"Nous ne sommes pas du côté de la loi, mais de celui de la révolte !" Asli Erdogan
mardi 13 janvier 2015
Le jour d'après, par Clémentine Autain*
La haine ou la démocratie, la peur ou le commun : au lendemain des tragédies et de l’immense mobilisation populaire du 11 janvier, la République se trouve à un point de basculement. Nous devons peser pour qu’elle se remette durablement debout.
L’élan populaire fut inédit, bouleversant, historique. Partout dans le pays, ensemble, nous avons marché contre les crimes politiques ayant visé Charlie Hebdo, une épicerie casher, des policiers – en somme, des assassinats qui nous visaient.

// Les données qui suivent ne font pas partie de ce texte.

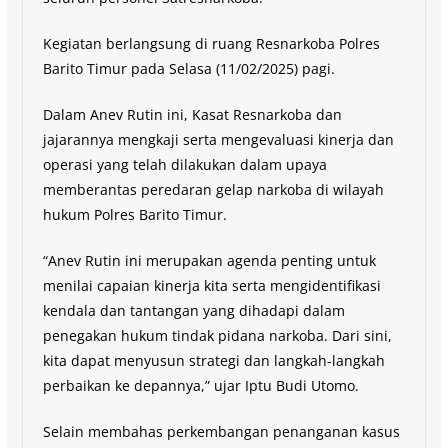
Kegiatan berlangsung di ruang Resnarkoba Polres
Barito Timur pada Selasa (11/02/2025) pagi.
Dalam Anev Rutin ini, Kasat Resnarkoba dan
jajarannya mengkaji serta mengevaluasi kinerja dan
operasi yang telah dilakukan dalam upaya
memberantas peredaran gelap narkoba di wilayah
hukum Polres Barito Timur.
“Anev Rutin ini merupakan agenda penting untuk
menilai capaian kinerja kita serta mengidentifikasi
kendala dan tantangan yang dihadapi dalam
penegakan hukum tindak pidana narkoba. Dari sini,
kita dapat menyusun strategi dan langkah-langkah
perbaikan ke depannya,” ujar Iptu Budi Utomo.
Selain membahas perkembangan penanganan kasus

Le peuple touché s’est levé pour défendre les principes fondateurs de notre République : liberté, égalité, fraternité. Il n’est pas venu manifester à l’appel de tel ou tel, mais au nom de valeurs communes. Le peuple y tient et il a raison.
Place à la politique
La présence d’ennemis de la démocratie comme Viktor Orban, le premier ministre turc ou Ali Bongo, fut marginalisée par la foule, comme la tentative de récupération institutionnelle, des partis politiques, du gouvernement ou de l’austère Union européenne. Oui, il y eut quelque chose d’absurde dans la présence de tant d’huiles réactionnaires se réclamant de Charlie.
Mais l’essentiel fut ailleurs. Avoir fait peuple dimanche a constitué l’événement politique. Avec pour armes des crayons et pour mots d’ordre : « I’m not afraid », « même pas peur ».
Et maintenant ? Le jour d’après fait place à la politique. Car l’unité autour d’un refus et d’une affirmation de grands principes ne vaut pas « union sacrée ». La période qui s’ouvre est celle de la confrontation démocratique sur les racines du drame et les réponses à apporter.
Là, les chemins se séparent autour de corpus de solutions radicalement opposés, et qui se structurent autour de deux grandes logiques : l’une guerrière, sécuritaire et réactionnaire ; l’autre émancipatrice, à même d’avancer sur le chemin de la démocratie, la liberté, l’égalité et favorisant la paix.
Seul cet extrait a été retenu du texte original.